In our previous article we talked about the white space for brands serving low income communities. This time I thought I would reflect on what happens when a brand commits itself to serving this market. How can a brand generate customer delight in these customer segments? Much has been studied, written and done about consumer behavior, especially in relation to the ‘sought after’ urban, middle to high income consumer with the buying power to fuel many billion-dollar unicorns. But the low-income underserved and their needs rarely garner commensurate thought.
Contrary to popular wisdom, this ‘seeking’ consumer is discerning – and is able and willing to pay. While she seeks essential health, educational, agricultural and financial services, she struggles to find quality offerings priced affordably. She is not sought after by brands, neither is she spoilt for choice among various options.
For years, she has willingly paid for a mediocre slate of choices, without any predictable quality of delivery. Let us take two instances to understand the implications of this:
For a low income mother in rural India, seeking medical attention for her injured child – often complicated due to lack of good quality medical care in her vicinity – the expenditure on second and third time care, travel to and a prolonged stay at a city, loss of income due to travel and the cost of borrowing for that treatment, can well be the consequences. These costs are in addition to the intangibles of impact on the child and the household. The fee charged by an emergency room doctor, were that service made available to her at the outset, would be a fraction of this sum.

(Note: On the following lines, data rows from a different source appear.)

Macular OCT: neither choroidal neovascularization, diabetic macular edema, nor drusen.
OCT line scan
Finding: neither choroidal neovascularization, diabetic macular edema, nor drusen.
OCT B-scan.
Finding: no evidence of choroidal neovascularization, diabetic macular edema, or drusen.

For a smallholder farmer looking for agricultural inputs while sowing his crop, a wrong buying decision can snowball through a combination of the financing burden to procure the input, the quality of the input itself, and the low harvest potential of such input.

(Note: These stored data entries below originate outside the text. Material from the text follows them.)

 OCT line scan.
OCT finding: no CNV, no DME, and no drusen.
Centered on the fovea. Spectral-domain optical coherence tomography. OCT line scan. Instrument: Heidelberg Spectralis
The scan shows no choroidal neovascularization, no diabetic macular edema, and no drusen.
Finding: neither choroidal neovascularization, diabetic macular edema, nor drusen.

In both examples, the multiplier effect of a poor purchase decision, due to the lack of viable and effective options, significantly impacts the household’s income, expenses and consequently, cash flows.
For a brand looking to serve this customer, there are other factors to take into account as well – unfortunately, the reality of prior experiences offers a low bar and has resulted in years of broken trust. Also, this customer is not used to investing in ‘new’ long term relationships – and often needs to move away from existing ones to adapt (something that all of us struggle with). While existing, informal solutions may be inefficient, local communities and providers have found ways to deliver these irrespective of the realities of the regulated world.
So how then does one think of ‘customer delight’ for an underserved consumer looking to fulfill the basic necessities of life? The typically ‘sought after’ customer is focused on pricing, comparison of choices and customization of services. However, the ‘seeking’ underserved customer is focused on clarity, transparency, predictability and assurance (CTPA):
Clarity and transparency of the solution and price point : Taking the example of the rural low income mother, if she goes to a Glocal Healthcare clinic which has recently come to her area, bringing affordable healthcare with its tech enabled offering, she knows clearly what solution she is paying for and at what price – less than 5 USD for the entire spectrum of offering from consultation to testing to medication. But here we must point out that the entry point in terms of pricing a solution needs to be made with utmost thought and care. While there may be the temptation to set a low price point to delight the customer, unsustainable price points threaten to destroy viable service providers serving the customer, while not building a sustainable alternative option. Also, the customer in this segment relates very low pricing with bad quality. Glocal ensures that the price charged to the customer generates profit margins, for the company to make the offering long term and sustainable for the customer.
Predictability and assurance of outcomes: Building on this entry point through predictability of future engagement, delivery and assurance of outcomes is the next challenge. This requires the enterprise to build its long-term brand infrastructure with repeat delivery of propositions that appeal to the customers’ wallet share. Continuing with the smallholder farmer example, if the farmer was served by Samunnati, the company would engage with him for the entire continuum of the agri lifecycle, to not only provide advisory services to avoid the above mentioned wrong buying decision, but also boost the farmer’s income generation capabilities by providing financing solutions and enabling market linkages.
Customer delight for this segment therefore boils down to delivering solutions with CTPA – at scale.
As mentioned in the prequel to this article, thoughtfulness in designing the delivery and ensuring that it meets the purchasing power of the segment is the genesis of the moment of truth for the customer, who has experienced several years of being underserved. Once a connection is established, if the brand can keep pace and evolve with the dynamics of the customer’s environment, it will be rewarded with long term relevance and brand loyalty that extends beyond the current generation.
In short, the focus needs to be on long term solution-driven partnerships with the customer, and being core to triggering and building on a ‘customer prosperity flywheel’.